To do this, the group met with more than 1,200 people around the state, holding dinners and discussions in all six of Kentucky’s congressional districts. KFTC member Cassia Herron said the participants and their concerns ran the gamut.

“We know that people live this every day, and regular Kentuckians want to know what our future energy consumption looks like and how we can diversify our energy consumption and use,” she said. “So we thought that it would make sense to reach out to Kentuckians and develop a plan and a vision from what people want.”

KFTC heard from people concerned about pollution from coal-fired power plants and those wrestling with health issues from working in coal mines for years. They heard from people wanting more access to energy efficiency programs and those who were considering installing solar. And then, working with Synapse Energy Economics, a Boston-based energy consulting firm, they created their vision of Kentucky’s energy future.

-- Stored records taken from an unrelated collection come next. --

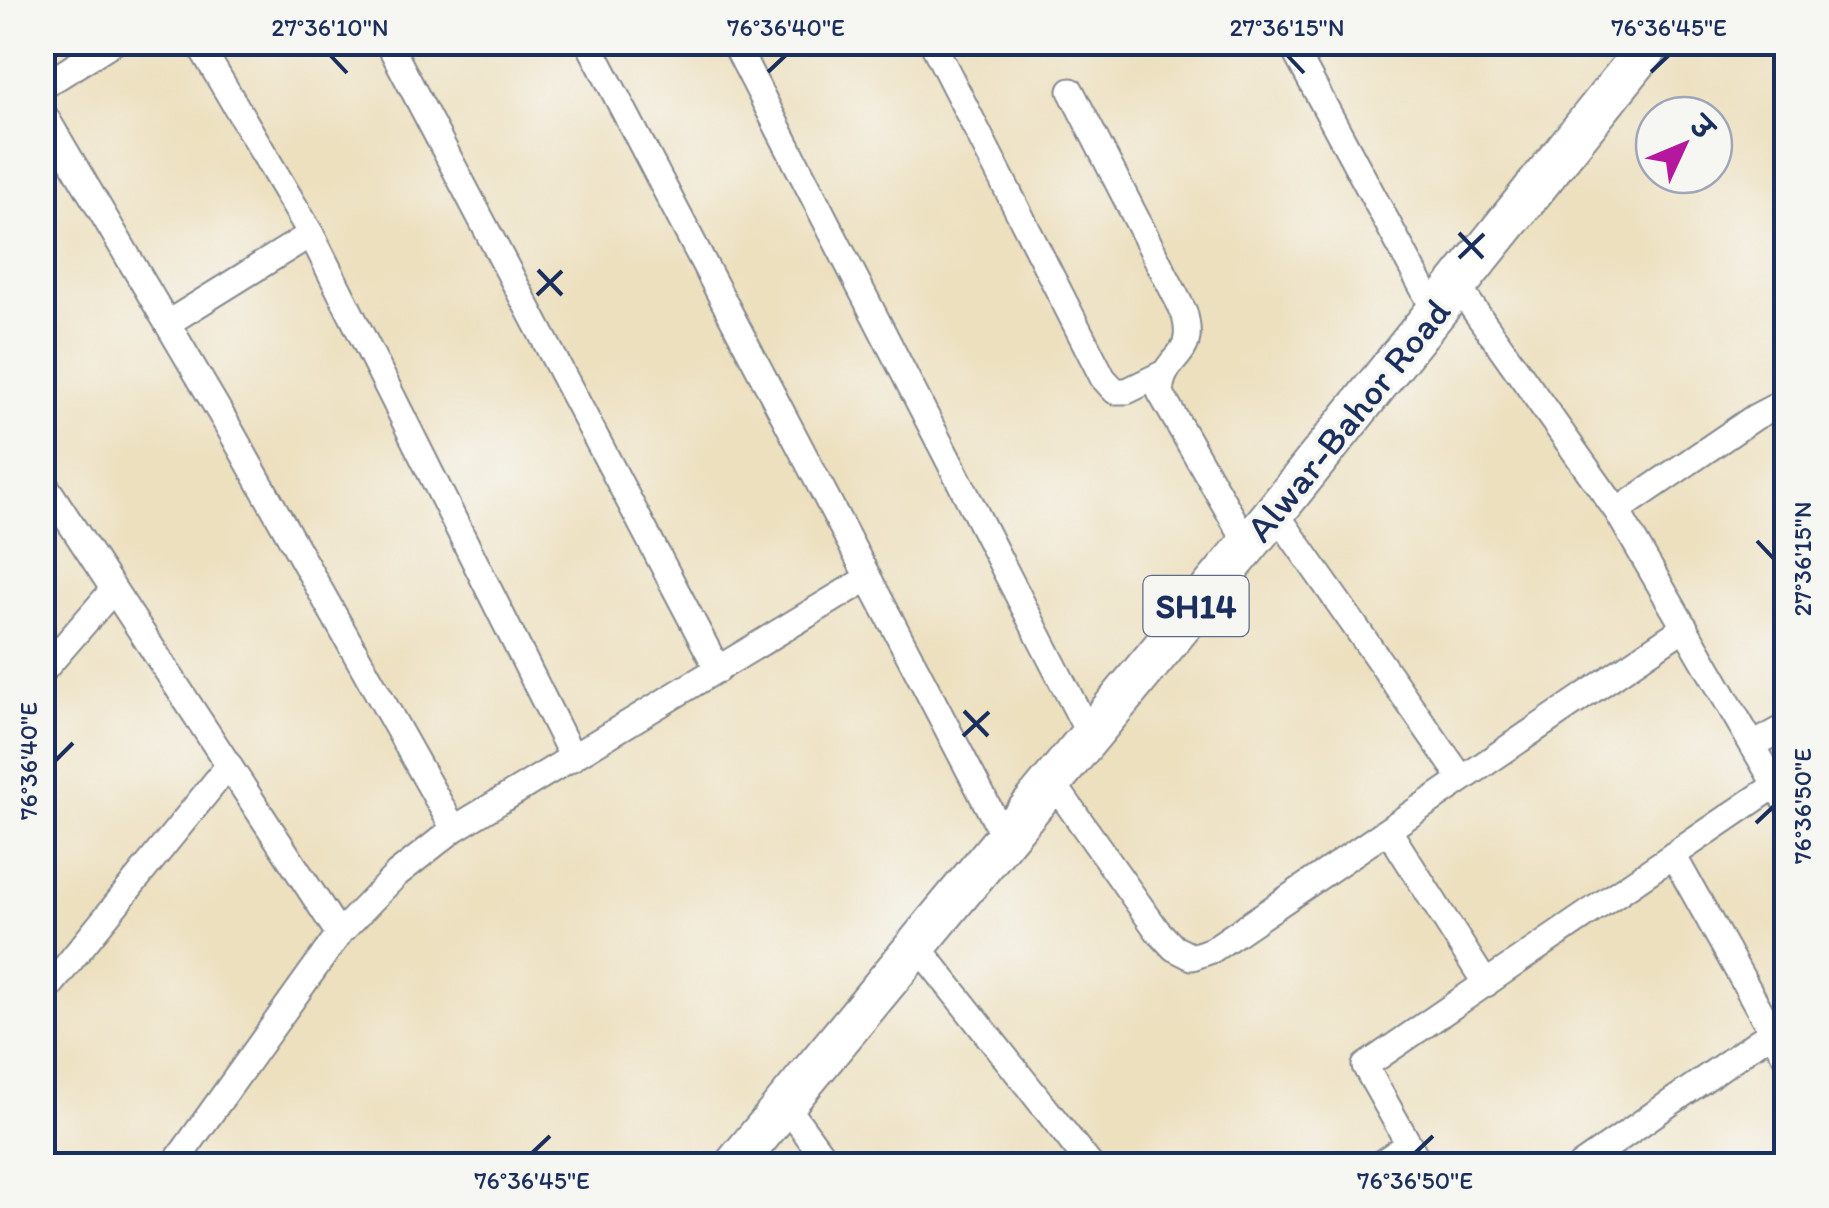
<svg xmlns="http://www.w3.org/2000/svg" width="1829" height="1208" viewBox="0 0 1829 1208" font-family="Itim,'Playpen Sans Deva',sans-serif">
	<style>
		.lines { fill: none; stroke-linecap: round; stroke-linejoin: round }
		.street-casing { stroke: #84888e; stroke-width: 29 }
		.primary-casing { stroke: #84888e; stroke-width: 44 }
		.street { stroke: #fff; stroke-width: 25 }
		.primary { stroke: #fff; stroke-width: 40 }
		.ticks { fill: none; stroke: #1b2f5e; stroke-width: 4 }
		.labels { text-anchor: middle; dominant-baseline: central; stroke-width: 8; stroke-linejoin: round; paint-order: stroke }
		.shield { fill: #f6f6f2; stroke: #5d6b8a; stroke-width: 2.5 }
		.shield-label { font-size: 35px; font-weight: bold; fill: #1b2f5e }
		.street-label { font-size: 38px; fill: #1b2f5e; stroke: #f6f6f2 }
		.neatline { fill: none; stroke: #1b2f5e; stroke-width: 4 }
		.ticks-label { font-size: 25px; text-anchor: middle; fill: #1b2f5e }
	</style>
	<rect width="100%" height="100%" fill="#f6f6f2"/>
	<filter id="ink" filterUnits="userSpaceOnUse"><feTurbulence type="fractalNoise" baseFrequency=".01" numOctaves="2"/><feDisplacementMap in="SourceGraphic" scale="20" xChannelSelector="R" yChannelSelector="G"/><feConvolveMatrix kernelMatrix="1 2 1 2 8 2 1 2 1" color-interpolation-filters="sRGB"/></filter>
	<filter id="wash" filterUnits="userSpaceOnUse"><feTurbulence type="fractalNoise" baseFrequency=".0048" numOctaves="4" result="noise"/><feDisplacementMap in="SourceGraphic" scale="40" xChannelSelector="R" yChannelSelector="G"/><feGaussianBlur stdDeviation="2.25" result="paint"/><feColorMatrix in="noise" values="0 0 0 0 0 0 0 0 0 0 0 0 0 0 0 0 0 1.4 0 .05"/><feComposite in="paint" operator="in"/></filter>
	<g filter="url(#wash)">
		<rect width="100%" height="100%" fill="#ede0bf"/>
	</g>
	<g filter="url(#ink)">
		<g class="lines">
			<defs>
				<path id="street" d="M198 42 311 234 573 758
					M388 42 718 670
					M588 42 1004 837
					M734 42 1089 734
					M932 42 1103 378 1115 391H1127L1162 374
					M1290 42 1435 311
					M42 87 113 42
					M1071 91 1184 312C1198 361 1164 351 1160 392L1248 545
					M42 111 229 428 454 829
					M1456 284 1617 511 1786 803
					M168 323 311 234
					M42 480 339 934
					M1617 511 1755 417 1776 406 1786 407
					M1275 512 1462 779
					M42 672 113 590
					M1755 744 1786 727
					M1051 780 1157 930 1174 948 1192 957 1212 950 1685 627
					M1389 831 1486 984
					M1673 855 1786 1057
					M915 943 1091 1166
					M42 996 229 765
					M785 1104 830 1166
					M173 1166 339 934 397 874 454 829 868 578
					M1377 1166 1409 1144
					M1421 1166 1365 1066 1777 784
					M1580 1166 1773 1031"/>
				<path id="primary" d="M734 1166 1275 512 1652 42"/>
			</defs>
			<use href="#street" class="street-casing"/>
			<use href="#primary" class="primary-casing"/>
			<use href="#street" class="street"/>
			<use href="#primary" class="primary"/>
		</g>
	</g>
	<path class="ticks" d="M330 55 347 73M1287 55 1304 73M768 72 786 55M1651 72 1669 55M1459 233 1483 258M1459 258 1484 234M538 270 562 295M537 295 562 271M1757 541 1774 559M964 711 988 736M963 736 989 712M55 761 73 743M1756 823 1774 806M532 1153 550 1136M1415 1153 1433 1136"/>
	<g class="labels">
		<rect class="shield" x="1143.5" y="576" width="105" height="60" rx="8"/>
		<g class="shield-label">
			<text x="1196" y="606">SH14</text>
		</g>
		<g class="street-label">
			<text transform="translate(1348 420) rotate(-51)">Alwar-Bahor Road</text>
		</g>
	</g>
	<rect width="1829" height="1208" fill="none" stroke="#f6f6f2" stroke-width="110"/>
	<g transform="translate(1684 145) rotate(46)"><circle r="48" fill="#f6f6f2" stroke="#9ea6b7" stroke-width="2.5"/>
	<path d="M0-8L18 38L0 25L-18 38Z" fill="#b5179e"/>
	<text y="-15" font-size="28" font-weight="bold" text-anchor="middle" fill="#1b2f5e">उ</text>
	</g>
	<rect x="55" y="55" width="1719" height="1098" class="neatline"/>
	<g class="ticks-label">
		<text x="330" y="36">27°36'10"N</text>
		<text x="786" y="36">76°36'40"E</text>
		<text x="1287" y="36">27°36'15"N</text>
		<text x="1669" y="36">76°36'45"E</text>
		<text transform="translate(1802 559) rotate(-90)" y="9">27°36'15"N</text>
		<text transform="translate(28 761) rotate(-90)" y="9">76°36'40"E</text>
		<text transform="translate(1802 806) rotate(-90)" y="9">76°36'50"E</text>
		<text x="532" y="1189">76°36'45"E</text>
		<text x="1415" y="1189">76°36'50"E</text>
	</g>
</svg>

The plan makes recommendations including reducing statewide electricity demand by 17 percent by 2032, generating a quarter of the state’s electricity from solar, wind or hydropower by 2032, ensuring 18 percent of energy savings benefit low-income residents and installing at least 1,200 megawatts of combined heat and power for commercial and industrial customers.

Getting there will be difficult. The plan acknowledges that simply ramping up energy efficiency measures and increasing renewable energy won’t be enough to significantly reduce pollution from coal-fired power plants. So the plan recommends putting a price on carbon — beginning with $1 per ton of carbon dioxide in 2018, and rising to $3 over 15 years.

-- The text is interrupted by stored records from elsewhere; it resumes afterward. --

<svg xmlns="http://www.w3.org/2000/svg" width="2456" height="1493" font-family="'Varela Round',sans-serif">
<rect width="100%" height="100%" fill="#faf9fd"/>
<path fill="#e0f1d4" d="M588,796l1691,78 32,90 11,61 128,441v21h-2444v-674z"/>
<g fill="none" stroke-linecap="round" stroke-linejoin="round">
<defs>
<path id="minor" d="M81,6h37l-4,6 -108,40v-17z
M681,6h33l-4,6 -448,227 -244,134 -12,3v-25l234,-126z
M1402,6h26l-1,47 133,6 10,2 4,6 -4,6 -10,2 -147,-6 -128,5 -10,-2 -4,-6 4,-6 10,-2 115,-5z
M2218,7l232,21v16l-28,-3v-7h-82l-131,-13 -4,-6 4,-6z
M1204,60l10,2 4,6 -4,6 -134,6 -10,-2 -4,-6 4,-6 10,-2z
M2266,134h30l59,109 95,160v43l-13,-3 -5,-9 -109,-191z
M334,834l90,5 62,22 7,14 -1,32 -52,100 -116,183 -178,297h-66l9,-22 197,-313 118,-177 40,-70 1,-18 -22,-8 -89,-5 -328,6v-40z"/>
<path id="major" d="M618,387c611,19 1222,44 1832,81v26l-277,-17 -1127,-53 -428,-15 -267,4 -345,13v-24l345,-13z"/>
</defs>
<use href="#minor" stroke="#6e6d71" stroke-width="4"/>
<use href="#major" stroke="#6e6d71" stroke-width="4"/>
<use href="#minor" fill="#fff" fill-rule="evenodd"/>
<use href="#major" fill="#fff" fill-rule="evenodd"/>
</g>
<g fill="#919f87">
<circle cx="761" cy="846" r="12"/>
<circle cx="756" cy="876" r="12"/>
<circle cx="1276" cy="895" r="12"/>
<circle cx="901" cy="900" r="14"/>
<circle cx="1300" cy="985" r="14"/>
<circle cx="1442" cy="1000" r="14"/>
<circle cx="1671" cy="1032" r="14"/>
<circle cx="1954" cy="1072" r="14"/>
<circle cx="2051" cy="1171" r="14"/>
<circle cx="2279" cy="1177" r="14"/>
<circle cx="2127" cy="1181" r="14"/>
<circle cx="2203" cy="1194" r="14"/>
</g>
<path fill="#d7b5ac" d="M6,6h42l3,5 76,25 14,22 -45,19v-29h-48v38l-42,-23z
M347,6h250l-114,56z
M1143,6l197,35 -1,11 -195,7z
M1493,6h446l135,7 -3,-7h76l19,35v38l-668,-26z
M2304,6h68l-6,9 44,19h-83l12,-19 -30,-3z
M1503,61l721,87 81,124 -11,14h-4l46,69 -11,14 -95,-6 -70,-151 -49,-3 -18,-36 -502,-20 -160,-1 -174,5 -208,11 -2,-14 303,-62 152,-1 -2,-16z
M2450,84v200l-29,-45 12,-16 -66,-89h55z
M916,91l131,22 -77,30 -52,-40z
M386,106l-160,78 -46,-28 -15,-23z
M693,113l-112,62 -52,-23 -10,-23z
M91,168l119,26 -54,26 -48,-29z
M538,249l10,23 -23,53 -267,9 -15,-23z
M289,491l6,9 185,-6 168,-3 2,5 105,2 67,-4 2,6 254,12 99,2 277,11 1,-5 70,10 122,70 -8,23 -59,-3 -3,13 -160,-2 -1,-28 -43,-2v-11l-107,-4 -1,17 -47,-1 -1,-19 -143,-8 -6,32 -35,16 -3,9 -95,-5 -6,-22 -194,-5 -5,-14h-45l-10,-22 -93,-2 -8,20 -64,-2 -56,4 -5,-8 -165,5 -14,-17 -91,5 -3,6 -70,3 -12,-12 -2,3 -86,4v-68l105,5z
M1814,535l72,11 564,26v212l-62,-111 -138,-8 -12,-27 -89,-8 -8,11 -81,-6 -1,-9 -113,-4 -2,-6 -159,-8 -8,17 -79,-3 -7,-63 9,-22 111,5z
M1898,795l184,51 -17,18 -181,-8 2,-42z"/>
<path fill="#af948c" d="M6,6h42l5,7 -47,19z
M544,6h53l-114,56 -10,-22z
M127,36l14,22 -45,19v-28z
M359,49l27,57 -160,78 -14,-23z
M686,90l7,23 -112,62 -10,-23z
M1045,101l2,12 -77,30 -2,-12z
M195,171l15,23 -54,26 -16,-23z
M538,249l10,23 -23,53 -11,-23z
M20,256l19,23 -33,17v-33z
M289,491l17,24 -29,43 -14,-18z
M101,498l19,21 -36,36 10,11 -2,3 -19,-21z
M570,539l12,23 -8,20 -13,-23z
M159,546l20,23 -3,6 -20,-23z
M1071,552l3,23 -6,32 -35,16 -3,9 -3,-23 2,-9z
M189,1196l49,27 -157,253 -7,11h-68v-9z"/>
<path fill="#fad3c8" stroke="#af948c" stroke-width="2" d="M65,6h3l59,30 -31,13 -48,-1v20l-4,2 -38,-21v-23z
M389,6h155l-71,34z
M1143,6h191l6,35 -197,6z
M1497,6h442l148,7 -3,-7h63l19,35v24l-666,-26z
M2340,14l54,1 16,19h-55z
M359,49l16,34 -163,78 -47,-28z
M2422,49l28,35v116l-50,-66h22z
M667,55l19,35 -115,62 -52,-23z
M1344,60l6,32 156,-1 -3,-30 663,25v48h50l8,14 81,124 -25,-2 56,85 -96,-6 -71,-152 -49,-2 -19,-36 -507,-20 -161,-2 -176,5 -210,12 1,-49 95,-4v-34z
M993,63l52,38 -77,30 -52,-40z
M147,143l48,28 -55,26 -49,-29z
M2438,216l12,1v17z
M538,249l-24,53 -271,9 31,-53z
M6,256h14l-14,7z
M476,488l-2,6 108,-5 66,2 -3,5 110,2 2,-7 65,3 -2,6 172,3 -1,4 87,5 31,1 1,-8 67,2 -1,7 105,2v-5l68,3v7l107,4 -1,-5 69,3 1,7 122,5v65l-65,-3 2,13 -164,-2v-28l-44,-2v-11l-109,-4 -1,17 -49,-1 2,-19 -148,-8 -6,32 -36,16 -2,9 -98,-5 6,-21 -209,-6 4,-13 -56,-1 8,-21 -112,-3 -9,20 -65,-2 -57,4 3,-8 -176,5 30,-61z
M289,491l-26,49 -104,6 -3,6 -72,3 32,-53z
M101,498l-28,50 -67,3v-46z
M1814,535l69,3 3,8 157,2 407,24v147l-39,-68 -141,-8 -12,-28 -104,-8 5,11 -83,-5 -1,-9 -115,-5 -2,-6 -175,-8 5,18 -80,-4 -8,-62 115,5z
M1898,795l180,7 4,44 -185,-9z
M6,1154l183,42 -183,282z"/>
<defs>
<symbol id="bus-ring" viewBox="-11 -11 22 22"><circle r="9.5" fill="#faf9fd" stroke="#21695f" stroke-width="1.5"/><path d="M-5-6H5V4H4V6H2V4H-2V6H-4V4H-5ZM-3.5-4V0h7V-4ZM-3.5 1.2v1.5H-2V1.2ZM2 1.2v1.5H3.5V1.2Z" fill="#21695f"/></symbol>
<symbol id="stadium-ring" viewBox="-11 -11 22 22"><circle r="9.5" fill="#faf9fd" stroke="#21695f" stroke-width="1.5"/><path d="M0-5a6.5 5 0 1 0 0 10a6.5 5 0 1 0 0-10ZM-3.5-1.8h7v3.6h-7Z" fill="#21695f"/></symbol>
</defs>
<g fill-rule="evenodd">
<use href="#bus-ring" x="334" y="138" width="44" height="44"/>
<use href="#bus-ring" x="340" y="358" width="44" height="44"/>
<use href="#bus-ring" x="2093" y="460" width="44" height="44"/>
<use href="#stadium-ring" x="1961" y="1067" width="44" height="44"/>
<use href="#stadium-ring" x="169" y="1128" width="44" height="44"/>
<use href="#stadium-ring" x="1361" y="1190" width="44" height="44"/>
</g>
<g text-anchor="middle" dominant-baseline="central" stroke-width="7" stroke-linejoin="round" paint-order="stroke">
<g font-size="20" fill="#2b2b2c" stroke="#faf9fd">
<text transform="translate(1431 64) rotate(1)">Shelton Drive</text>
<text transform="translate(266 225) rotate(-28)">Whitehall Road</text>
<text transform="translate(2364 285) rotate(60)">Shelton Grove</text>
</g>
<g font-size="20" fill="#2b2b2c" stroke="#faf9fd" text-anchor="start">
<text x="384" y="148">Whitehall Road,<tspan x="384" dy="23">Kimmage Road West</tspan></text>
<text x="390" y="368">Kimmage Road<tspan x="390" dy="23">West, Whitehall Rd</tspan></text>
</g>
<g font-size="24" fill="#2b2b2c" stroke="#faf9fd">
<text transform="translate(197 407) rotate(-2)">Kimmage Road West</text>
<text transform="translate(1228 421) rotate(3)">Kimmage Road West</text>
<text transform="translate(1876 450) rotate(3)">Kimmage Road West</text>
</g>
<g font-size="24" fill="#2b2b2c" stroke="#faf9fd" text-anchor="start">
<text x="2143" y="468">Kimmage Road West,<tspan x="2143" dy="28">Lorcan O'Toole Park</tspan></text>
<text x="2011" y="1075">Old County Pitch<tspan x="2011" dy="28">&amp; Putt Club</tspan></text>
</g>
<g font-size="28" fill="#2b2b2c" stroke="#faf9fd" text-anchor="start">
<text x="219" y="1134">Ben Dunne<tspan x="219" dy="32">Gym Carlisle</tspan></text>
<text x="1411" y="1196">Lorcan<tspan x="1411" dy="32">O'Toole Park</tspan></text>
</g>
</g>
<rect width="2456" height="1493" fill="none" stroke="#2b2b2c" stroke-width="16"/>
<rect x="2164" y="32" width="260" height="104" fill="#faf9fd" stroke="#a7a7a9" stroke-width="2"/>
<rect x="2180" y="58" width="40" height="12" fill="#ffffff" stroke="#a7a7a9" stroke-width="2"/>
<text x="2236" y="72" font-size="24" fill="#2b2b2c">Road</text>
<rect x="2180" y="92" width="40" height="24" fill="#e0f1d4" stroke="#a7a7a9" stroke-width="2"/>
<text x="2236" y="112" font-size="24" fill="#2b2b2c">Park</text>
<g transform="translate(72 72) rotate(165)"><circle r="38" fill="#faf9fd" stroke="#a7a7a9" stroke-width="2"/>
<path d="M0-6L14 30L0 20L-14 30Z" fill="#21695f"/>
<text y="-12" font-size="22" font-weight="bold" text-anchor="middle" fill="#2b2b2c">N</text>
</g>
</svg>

“Some people call it a price on carbon, a tax, but really we look at it as an investment into Kentuckians,” Herron said.

The group’s analysis found the tax would have such a minimal impact on the state’s electric utilities that it wouldn’t result in any additional coal-fired power plant retirements.

“For that reason, we feel that we’re right in our assessments, that we need to make the investment to help really be intentional about what our future and energy usage looks like,” Herron said. “Instead of just not doing anything.”

They estimate the tax would generate nearly $2 billion in revenue by 2032. They recommend that money be invested in energy efficiency programs, job creation and retraining former coal workers.

KFTC’s proposed tax would cost a power plant like Louisville Gas & Electric’s Mill Creek anywhere from $7.6 million to nearly $23 million a year, based on the approximately 7.6 million metric tons of CO2 the facility emitted in 2015.

KFTC then turned its recommendations over to Synapse Energy Economics. Comparing the results to a “business-as-usual” scenario, Synapse found that by 2032, the plan would create 46,300 more job-years, eliminate 93,000 tons of sulfur dioxide and 132,000 tons of nitrogen oxide pollution, reduce carbon dioxide by 40 percent from Kentucky’s power sector and lower residential electricity bills by 10 percent.

The plan is still expected to be a hard sell among Kentucky’s politicians. Herron said KFTC members are planning to meet with Kentucky Energy and Environment Cabinet Sectretary Charles Snavely about the plan soon and will keep engaging people around the state.

“We want to continue to get the word out to regular citizens because people vote, and their legislators have to listen to them,” she said. “So we’re really hoping to continue to engage people so we can really come up with those policy pieces and then move legislators in that way.”

Herron also noted the plan is a vision, not a policy. KFTC is leaving the policy details up to lawmakers.